1315 Wharf 2/3 full of fabbo things. Best major venue for the Biennale, I think. Refreshing to see lots of REAL things, not just video. Gormley's Field spooky, empirialist yet endearing. Adrian Paci's Noise of Light bringing home the smelliness of beauty. Top pick: Hamra Abaas.

Hamra Abbas: floor
Part of the Hamra Abbas installation: strips of paper printed with 'DO NOT STEP' arranged in an Islamic pattern on the floor. The walls had illuminated manuscripts and texts in Latin, Arabic and English. Just gorgeous.

1415 Back to the bus and a quick drive over to the State Gallery. I dropped the students at outside to start walking down to the Gunnery Artspace at Wolloomooloo, then drove down towards Mrs Macquarie's chair to find a park. Saw two spaces in a row, which was perfect for someone who had never done a reverse park in a minibus. Took the front space of the two. Another person tried to park behind me, and as I got out to pay for a ticket, I saw that I'd parked overhanging about a foot into that space. Of course I got back in the bus and moved it forward. At the parking meter, the woman who had parked behind me thanked me for moving the bus so nicely and in such a heartfelt manner that I realised that Sydney parkers must generally be a pack of curs.

1430 Artspace is a great venue too. Fell in love all over again with Elina Brotherus's photos, but was really taken by Ujino Muneteru's The Rotators, which wasn't working the last time I visited about a month ago. It's a room of sounds, rhythms -- music -- made from customised machines like tools and home appliances interacting with customised turntables and vinyl records with pencil stubs attached to them to play like old-style musicbox chimes. Funky and innovative. Nice video here too, by Tacita Dean.

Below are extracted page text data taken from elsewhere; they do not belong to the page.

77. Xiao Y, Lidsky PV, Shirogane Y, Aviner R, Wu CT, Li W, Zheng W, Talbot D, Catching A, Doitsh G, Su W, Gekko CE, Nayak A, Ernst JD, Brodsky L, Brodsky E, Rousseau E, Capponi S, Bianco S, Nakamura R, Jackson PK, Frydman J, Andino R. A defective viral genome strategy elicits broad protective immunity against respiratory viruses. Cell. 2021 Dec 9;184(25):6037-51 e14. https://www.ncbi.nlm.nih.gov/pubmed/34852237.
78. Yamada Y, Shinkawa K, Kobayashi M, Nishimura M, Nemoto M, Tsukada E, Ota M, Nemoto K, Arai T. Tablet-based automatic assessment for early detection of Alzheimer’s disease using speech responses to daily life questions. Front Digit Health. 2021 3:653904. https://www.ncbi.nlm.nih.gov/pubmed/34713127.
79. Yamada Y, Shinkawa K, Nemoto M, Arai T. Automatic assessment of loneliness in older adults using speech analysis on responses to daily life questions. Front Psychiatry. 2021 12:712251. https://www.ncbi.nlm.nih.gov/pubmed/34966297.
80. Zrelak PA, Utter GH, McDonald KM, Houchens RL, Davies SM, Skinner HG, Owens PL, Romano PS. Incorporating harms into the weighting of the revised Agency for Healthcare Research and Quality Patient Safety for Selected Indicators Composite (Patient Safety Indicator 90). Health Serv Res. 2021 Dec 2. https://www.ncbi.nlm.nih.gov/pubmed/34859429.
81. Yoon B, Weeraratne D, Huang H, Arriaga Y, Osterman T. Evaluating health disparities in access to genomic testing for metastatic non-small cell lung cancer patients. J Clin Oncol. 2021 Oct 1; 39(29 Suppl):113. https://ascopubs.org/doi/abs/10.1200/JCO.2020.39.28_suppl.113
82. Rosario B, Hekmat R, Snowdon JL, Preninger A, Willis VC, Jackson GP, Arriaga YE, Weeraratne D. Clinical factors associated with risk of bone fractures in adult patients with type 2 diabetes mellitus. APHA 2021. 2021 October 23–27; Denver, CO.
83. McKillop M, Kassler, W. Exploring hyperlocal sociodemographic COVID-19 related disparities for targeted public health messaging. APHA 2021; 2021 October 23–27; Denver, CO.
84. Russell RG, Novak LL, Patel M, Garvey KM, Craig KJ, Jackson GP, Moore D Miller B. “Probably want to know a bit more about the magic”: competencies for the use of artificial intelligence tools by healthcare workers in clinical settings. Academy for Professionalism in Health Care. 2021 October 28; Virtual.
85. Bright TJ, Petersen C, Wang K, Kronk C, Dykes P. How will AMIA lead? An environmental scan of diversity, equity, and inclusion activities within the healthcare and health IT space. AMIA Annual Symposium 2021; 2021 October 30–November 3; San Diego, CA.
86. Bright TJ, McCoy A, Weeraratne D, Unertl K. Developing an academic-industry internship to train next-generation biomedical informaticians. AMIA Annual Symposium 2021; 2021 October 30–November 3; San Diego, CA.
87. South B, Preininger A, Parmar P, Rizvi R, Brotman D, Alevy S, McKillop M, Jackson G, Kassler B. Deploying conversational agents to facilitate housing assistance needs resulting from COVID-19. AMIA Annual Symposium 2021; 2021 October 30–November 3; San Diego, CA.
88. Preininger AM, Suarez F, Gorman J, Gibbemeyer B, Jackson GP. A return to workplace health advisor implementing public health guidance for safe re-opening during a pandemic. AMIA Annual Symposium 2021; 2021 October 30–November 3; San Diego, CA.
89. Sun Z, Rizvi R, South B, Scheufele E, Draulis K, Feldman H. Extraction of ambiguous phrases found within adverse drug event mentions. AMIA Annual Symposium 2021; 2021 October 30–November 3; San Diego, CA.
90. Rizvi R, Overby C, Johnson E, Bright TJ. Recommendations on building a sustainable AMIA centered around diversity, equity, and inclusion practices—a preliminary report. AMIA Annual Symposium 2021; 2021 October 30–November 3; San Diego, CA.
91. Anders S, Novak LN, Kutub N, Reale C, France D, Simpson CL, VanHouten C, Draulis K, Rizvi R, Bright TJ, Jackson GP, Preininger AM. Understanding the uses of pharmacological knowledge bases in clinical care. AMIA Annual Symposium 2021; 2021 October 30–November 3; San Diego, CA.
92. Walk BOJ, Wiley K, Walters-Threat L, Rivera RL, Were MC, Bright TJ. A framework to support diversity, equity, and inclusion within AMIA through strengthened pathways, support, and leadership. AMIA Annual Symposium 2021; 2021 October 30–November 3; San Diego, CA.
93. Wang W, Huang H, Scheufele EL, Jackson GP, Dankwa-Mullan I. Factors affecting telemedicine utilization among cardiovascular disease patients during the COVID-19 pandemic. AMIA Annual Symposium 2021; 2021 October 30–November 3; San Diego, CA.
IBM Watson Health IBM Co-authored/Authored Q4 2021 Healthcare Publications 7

1530 Back up to the State Gallery. While everyone else went straight down to the Biennale, I took a quick detour down to the Research Library to see the display of Noreen Grahame's personal collection of Artists' Books. That's a hidden little thing worth visiting. Unfortunately you can't touch the books, but there's enough variety in the pages shown to admire the fact that Noreen had an prescient appreciation of art in a book form long before it became popular in Australia. Many international books that I've read about but never seen for myself. Then I revisited the Biennale, especially Kei Takemura, who combines drawing and sewing to reflect her world, and Biljana Djurdevic, whose paintings are disturbing in the best way, getting under your skin and making you think about human behaviour.

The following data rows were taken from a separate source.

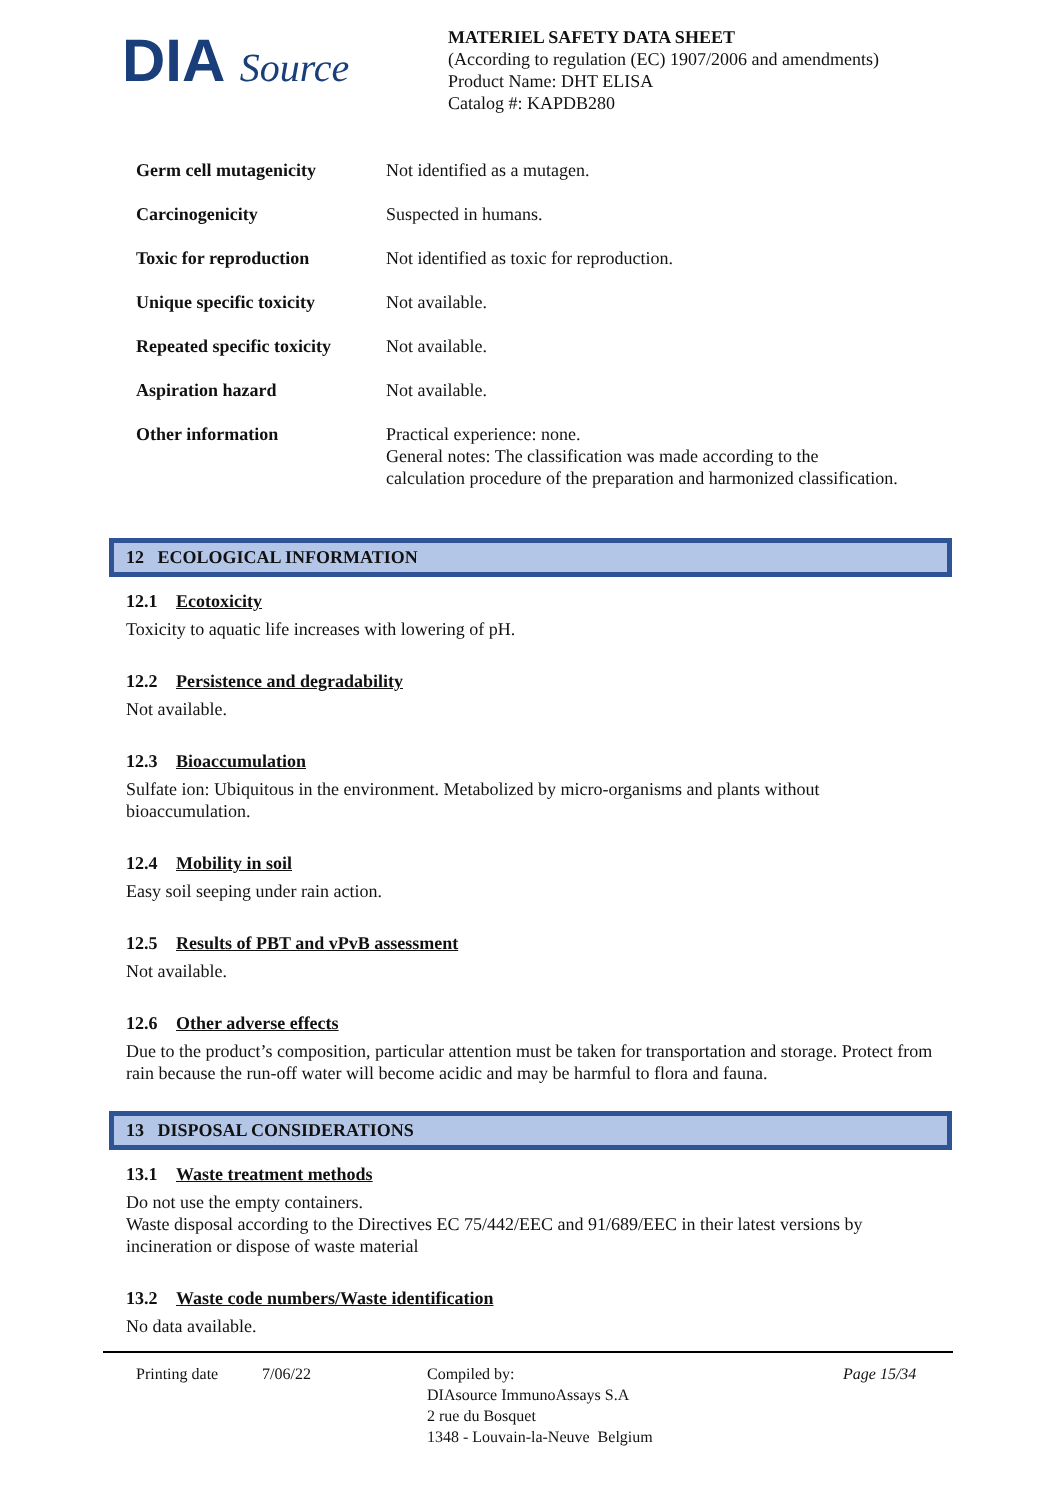DIA Source
MATERIEL SAFETY DATA SHEET
(According to regulation (EC) 1907/2006 and amendments)
Product Name: DHT ELISA
Catalog #: KAPDB280
| Germ cell mutagenicity | Not identified as a mutagen. |
| Carcinogenicity | Suspected in humans. |
| Toxic for reproduction | Not identified as toxic for reproduction. |
| Unique specific toxicity | Not available. |
| Repeated specific toxicity | Not available. |
| Aspiration hazard | Not available. |
| Other information | Practical experience: none. General notes: The classification was made according to the calculation procedure of the preparation and harmonized classification. |
12 ECOLOGICAL INFORMATION
12.1 Ecotoxicity
Toxicity to aquatic life increases with lowering of pH.
12.2 Persistence and degradability
Not available.
12.3 Bioaccumulation
Sulfate ion: Ubiquitous in the environment. Metabolized by micro-organisms and plants without bioaccumulation.
12.4 Mobility in soil
Easy soil seeping under rain action.
12.5 Results of PBT and vPvB assessment
Not available.
12.6 Other adverse effects
Due to the product’s composition, particular attention must be taken for transportation and storage. Protect from rain because the run-off water will become acidic and may be harmful to flora and fauna.
13 DISPOSAL CONSIDERATIONS
13.1 Waste treatment methods
Do not use the empty containers.
Waste disposal according to the Directives EC 75/442/EEC and 91/689/EEC in their latest versions by incineration or dispose of waste material
13.2 Waste code numbers/Waste identification
No data available.
Printing date 7/06/22 Compiled by:
DIAsource ImmunoAssays S.A
2 rue du Bosquet
1348 - Louvain-la-Neuve Belgium
Page 15/34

1700 Time to go home... a busload of weary students and equally weary minders heading through peak hour traffic. One of the students, M, had been chatting to people on the streets all day through the windows of the bus (and at one point had got a man to take a photo of her) and on the way out had everyone making faces at the cars and trucks. We got into a discussion about the art and... I missed the turnoff at the airport. Argh! We ended up in Rockdale, and decided to drive towards the M5 via King Georges Road, but then we got into a discussion about what to call the Printmaking Workshop's upcoming group blog and missed that turnoff! Double Argh! Of course, no place to do a U-turn, so we ended up in Sylvania Waters.

1745 After finding a place to turn around, and then finding a place we could fill up the petrol tank with our obscure university purchase card, we finally rejoined the M5 to find it so choked up with people fleeing Sydney that we calculated that the detour probably didn't take any more time than if we'd stayed on the right road. Much joy all around.

driving back in the dark
Looking back at the busdwellers in the dark

2100 Arrived back at the artschool, totally arted out and dying for a glass of wine. Oh bugger, still have to ride my bike home. Thank god for phones with radios in them. Triple J playing The Black Keys! Yay, pedal energy. Rock on. The clockometer outside the ABC says 5 degrees.


Mindy said...

loving broadband, I can finally see all your great piccys. You sure did take a big detour.

Ampersand Duck said...

heh. blame Sydney roads for having few places to turn around!

Kate said...

The best thing about this very excellent post is that you RODE YOUR BIKE so early and so late. I'm impressed that you had the energy to get home!